Convert the text lines from the beginning of the rows through the line containing "contributors", inclusive, into a JSON list of strings with one string per line, omitting blank lines. Leave the pictures out of the answer.

** Opening GIVEN RECORDS block **

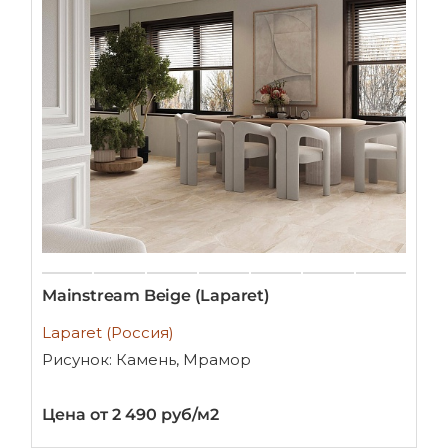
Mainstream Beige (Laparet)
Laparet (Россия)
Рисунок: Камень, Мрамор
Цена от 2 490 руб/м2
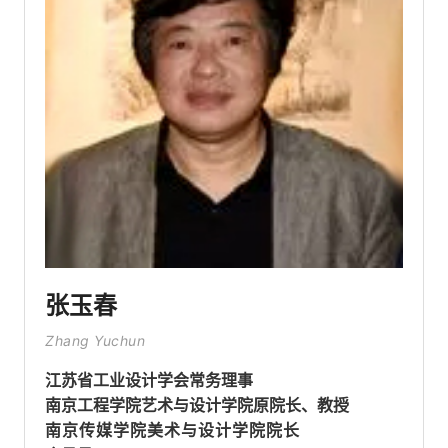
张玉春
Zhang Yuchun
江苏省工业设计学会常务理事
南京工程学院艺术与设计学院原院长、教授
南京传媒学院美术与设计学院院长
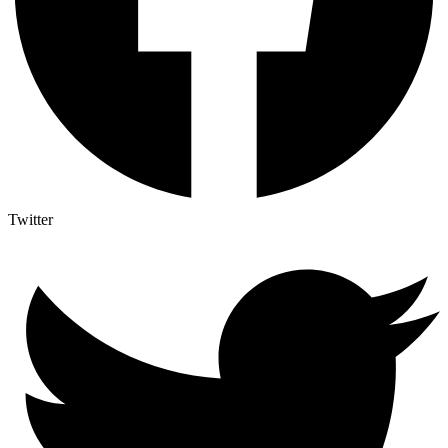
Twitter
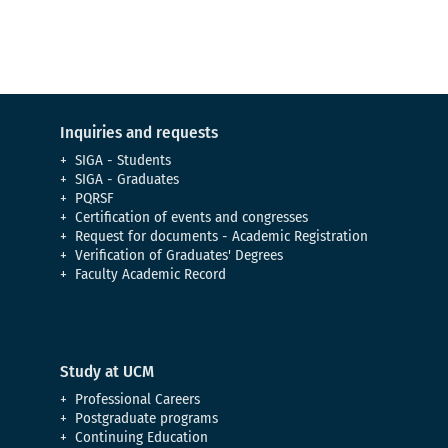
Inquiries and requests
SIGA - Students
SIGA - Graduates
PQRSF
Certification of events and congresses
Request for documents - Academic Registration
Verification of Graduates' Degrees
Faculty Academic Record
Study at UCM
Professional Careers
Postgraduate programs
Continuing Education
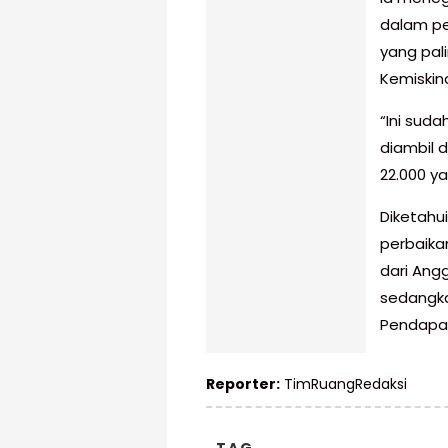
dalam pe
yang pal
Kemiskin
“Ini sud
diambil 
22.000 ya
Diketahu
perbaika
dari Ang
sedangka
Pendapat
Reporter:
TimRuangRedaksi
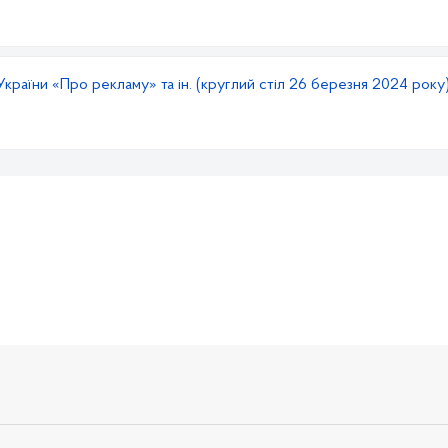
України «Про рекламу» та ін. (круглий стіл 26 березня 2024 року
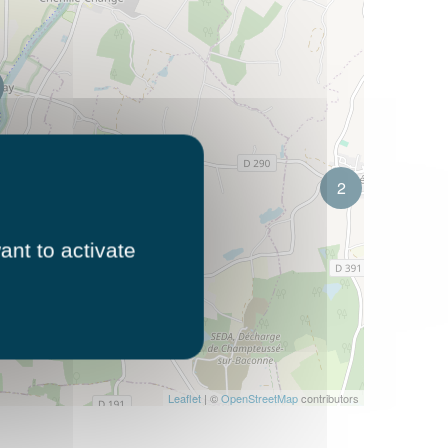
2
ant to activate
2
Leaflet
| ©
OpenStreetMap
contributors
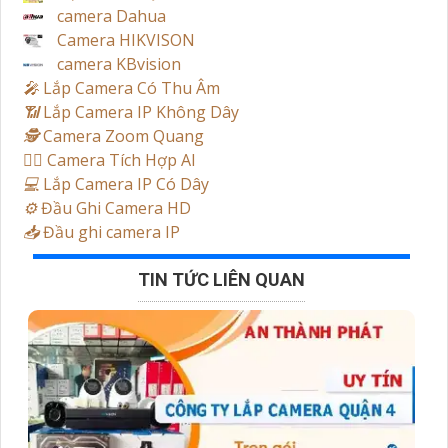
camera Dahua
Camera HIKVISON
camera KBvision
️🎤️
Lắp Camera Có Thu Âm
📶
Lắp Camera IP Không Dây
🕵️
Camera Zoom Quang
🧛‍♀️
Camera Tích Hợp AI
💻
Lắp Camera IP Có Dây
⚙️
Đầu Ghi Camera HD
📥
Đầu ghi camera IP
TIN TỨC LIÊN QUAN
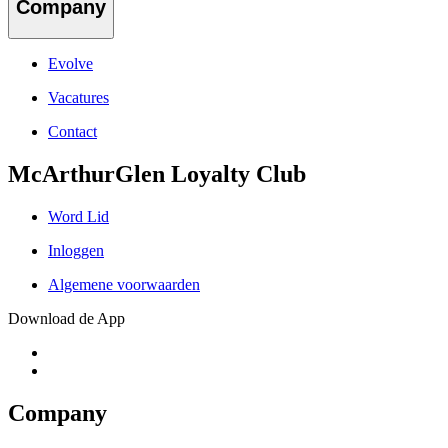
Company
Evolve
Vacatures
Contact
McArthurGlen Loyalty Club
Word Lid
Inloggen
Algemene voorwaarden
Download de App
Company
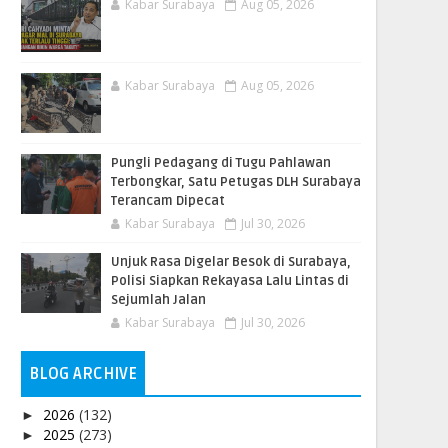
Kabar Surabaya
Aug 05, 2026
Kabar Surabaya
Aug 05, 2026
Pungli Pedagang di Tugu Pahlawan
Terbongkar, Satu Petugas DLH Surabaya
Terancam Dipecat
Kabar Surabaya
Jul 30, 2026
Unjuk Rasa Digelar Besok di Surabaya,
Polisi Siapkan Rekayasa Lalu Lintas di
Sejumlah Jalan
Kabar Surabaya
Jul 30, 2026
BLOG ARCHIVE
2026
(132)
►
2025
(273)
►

** Closing GIVEN RECORDS block **

** ANSWER SECTION **
[
  "Mainstream Beige (Laparet)",
  "Laparet (Россия)",
  "Рисунок: Камень, Мрамор",
  "Цена от 2 490 руб/м2",
  "张玉春",
  "Zhang Yuchun",
  "江苏省工业设计学会常务理事",
  "南京工程学院艺术与设计学院原院长、教授",
  "南京传媒学院美术与设计学院院长",
  "Twitter",
  "Inquiries and requests",
  "SIGA - Students",
  "SIGA - Graduates",
  "PQRSF",
  "Certification of events and congresses",
  "Request for documents - Academic Registration",
  "Verification of Graduates' Degrees",
  "Faculty Academic Record",
  "Study at UCM",
  "Professional Careers",
  "Postgraduate programs",
  "Continuing Education",
  "dalam pe",
  "yang pal",
  "Kemiskin",
  "“Ini sud",
  "diambil ",
  "22.000 ya",
  "Diketahu",
  "perbaika",
  "dari Ang",
  "sedangka",
  "Pendapat",
  "Reporter:",
  "TimRuangRedaksi",
  "України «Про рекламу» та ін. (круглий стіл 26 березня 2024 року",
  "2",
  "ant to activate",
  "2",
  "Leaflet",
  "| ©",
  "OpenStreetMap",
  "contributors"
]